**Example 1:** Determine whether the series is convergent or divergent. If it is convergent, find its sum. **(a)** \sum\frac{1+3^n}{2^n}; **(b)** \sum\frac{1}{1+(2/3)^n}; **(c)** \sum (3/5^n+2/n).

**Hint: (a) (b)** Find the limit of a_n. **(c)** If \sum a_n is convergent and \sum b_n is divergent, then \sum (a_n + b_n) is divergent.

**Example 2:** Determine whether the series \sum_{n=1}^{\infty}\frac{3}{n(n+3)} is convergent or divergent by expressing s_n as a telescoping sum. If it is convergent, find its sum.

**Hint:** Note that \frac{3}{k(k+3)} = \frac{1}{k} - \frac{1}{k+3}. We have s_n = \sum_{k=1}^n\frac{3}{k(k+3)} = \sum_{k=1}^n(\frac{1}{k} - \frac{1}{k+3}) = 1/1 + 1/2 + 1/3 - 1/(n+1) - 1/(n+2) - 1/(n+3).

**Example 3:** Find the values of x for which the series \sum_{n=0}^\infty (-4)^n(x-5)^n converges. find the sum of the series for those values of x.

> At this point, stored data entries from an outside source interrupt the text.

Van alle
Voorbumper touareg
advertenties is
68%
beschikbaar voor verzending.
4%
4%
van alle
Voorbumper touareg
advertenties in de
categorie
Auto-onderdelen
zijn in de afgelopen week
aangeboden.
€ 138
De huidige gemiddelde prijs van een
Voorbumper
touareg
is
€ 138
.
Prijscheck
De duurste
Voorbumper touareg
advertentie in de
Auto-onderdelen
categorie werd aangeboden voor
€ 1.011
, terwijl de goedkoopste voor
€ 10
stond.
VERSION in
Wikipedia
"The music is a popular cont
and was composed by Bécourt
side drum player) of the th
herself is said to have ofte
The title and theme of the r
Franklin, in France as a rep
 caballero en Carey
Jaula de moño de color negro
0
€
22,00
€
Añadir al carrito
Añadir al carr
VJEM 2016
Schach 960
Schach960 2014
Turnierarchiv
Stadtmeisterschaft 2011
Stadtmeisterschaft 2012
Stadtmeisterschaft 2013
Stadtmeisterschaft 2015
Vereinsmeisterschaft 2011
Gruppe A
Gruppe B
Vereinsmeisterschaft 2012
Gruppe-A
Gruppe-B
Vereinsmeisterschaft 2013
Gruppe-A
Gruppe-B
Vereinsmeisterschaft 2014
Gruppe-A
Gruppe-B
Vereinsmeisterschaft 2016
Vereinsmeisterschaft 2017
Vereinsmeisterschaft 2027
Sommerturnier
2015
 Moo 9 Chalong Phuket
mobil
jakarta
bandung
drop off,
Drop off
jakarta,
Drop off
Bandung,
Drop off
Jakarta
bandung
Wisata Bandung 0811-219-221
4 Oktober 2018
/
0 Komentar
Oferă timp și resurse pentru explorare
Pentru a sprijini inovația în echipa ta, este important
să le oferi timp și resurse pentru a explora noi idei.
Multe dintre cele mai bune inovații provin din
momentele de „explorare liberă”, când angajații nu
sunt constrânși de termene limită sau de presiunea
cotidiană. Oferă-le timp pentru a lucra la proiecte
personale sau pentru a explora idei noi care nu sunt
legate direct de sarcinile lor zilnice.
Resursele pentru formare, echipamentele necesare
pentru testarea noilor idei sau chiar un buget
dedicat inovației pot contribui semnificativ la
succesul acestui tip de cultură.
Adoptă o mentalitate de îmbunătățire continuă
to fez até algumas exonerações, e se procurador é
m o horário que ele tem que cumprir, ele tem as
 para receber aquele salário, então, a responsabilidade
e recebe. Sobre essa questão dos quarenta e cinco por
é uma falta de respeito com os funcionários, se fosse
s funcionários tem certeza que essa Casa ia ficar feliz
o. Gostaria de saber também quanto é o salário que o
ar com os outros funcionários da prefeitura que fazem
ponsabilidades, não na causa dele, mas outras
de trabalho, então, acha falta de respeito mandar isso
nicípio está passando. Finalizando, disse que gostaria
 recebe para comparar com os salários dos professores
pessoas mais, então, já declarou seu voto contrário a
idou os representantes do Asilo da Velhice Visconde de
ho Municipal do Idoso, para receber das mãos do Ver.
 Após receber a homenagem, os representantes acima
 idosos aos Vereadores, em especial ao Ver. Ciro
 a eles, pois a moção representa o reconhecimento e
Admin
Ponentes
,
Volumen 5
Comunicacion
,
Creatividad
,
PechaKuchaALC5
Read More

**Hint:** This is a geometric series with initial term 1 and common ratio -4(x-5). It is convergent if and only if -1 < -4(x-5) < 1, i.e., 19/4 < x < 21/4. When it converges, the sum is 1 / (1 - (-4)(x-5)) = 1/(4x-19).

**Example 4:** Use the integral test to determine whether the series \sum_{n=1}^\infty \frac{n}{n^2+1} is convergent or divergent.

**Hint:** Consider f(x) = \frac{x}{x^2+1} for x > 1. Check it is continuous, positive and ultimately decreasing.

**Example 5:** Determine whether the series is convergent or divergent. **(a)** 1 + 1/8 + 1/27 + 1/64 + 1/125 + \ldots; **(b)** \sum_{n=1}^\infty\frac{1}{n^2+4}; **(c)** \sum_{n=2}^\infty\frac{1}{n\ln n}.

**Hint:** Consider f(x) = 1/x^3, f(x) = \frac{1}{x^2+4}, f(x) = \frac{1}{x\ln x} for (a), (b), (c) respectively. Check they are continuous, positive and ultimately decreasing.